Teradata has various join methods to choose from. Each of these methods places different demands on data distribution. But they all have one thing in common: the rows of both tables must be available for joining on a common AMP.

It is therefore usually necessary to copy the rows of one or both tables. The join method together with the selected type of copying the data is called a Teradata join strategy.

When analyzing the execution plan of your queries, you will mainly see one of the join methods described below.

This article analyzes how every join method works and highlights the advantages and disadvantages.

Data demography has a great influence on the execution plan and the chosen join strategy.

Requirements:

  • The rows to be joined have to be on a common AMP
  • Both spools must be sorted by the ROWID calculated over the join column(s)

Process:

  • The ROWHASH of each qualifying row in the left spool is used to lookup matching rows with identical ROWHASH in the right spool (with a binary search as both spools are sorted by ROWID)

▸ Tasks for this exercise:
[a] Repeat the stretch from "Teradata has various" through "methods described below." in the passage on Teradata joins.
[b] Which terms in the passage on Teradata joins are written entirely in capital letters? List each one once.
[c] Carry the passage on Teradata joins forward from its last line.

▸ Data extract:
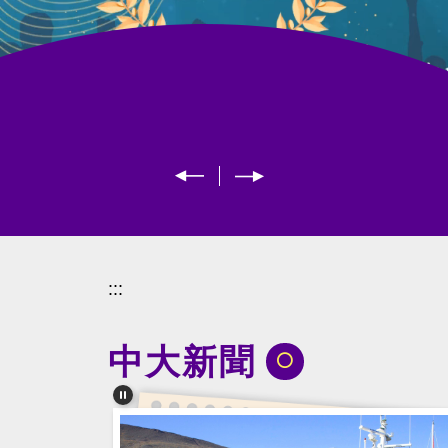
:::
中大新聞
⚪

▸ Response list:
[a]
Teradata has various join methods to choose from. Each of these methods places different demands on data distribution. But they all have one thing in common: the rows of both tables must be available for joining on a common AMP.

It is therefore usually necessary to copy the rows of one or both tables. The join method together with the selected type of copying the data is called a Teradata join strategy.

When analyzing the execution plan of your queries, you will mainly see one of the join methods described below.

[b] AMP, ROWID, ROWHASH

[c]
Possible Join Preparations required:

  • Re-Distribution of one or both spools by ROWHASH or
  • Duplication of the smaller spool to all AMPs
  • Sorting of one or both spools by the ROWID

1. Teradata Merge Join - The Swiss Army Knife

teradata merge join

The common AMP of rows from two spools being joined is defined by the join columns. This leaves us with 3 data distribution scenarios:

  1. The Primary Indexes (or any other suitable index) of both tables equals the join columns: No join preparation is needed as the rows to be joined are already on the common AMP

2. Only the Primary Index (or any other suitable index)  of one table matches the join columns: The rows of the second table have to be relocated to the common AMP

3. Neither the Primary Index of the first table (or any other suitable index) nor the Primary Index (or any other suitable index)  of the second table matches the join columns: The rows of both tables have to be relocated to the common AMP

Relocation of rows to the common AMP can be done by redistribution of the rows by the join column(s) ROWHASH or by copying the smaller table to all AMPs.

2. Teradata Hash Join - The Sprinter, but only if executed in FSG Cache

Requirements:

  • The rows to be joined have to be on a common AMP
  • The smaller spool is sorted by the ROWHASH calculated over the join column(s) and kept in the FSG cache
  • The bigger spool stays unsorted

Process:

  • The bigger spool is full table scanned row by row
  • Each ROWID from the bigger spools is searched in the smaller spool (with a binary search)

Possible Join Preparations required:

  • Re-Distribution of the smaller spool by ROWHASH or
  • Duplication of the smaller spool to all AMPs
  • Sorting of the smaller spools

teradata hash join

3. Teradata Nested Join - The Fastest, but scarce

Requirements:

  • Spool 1 allows a unique ROWHASH access (a unique index is defined)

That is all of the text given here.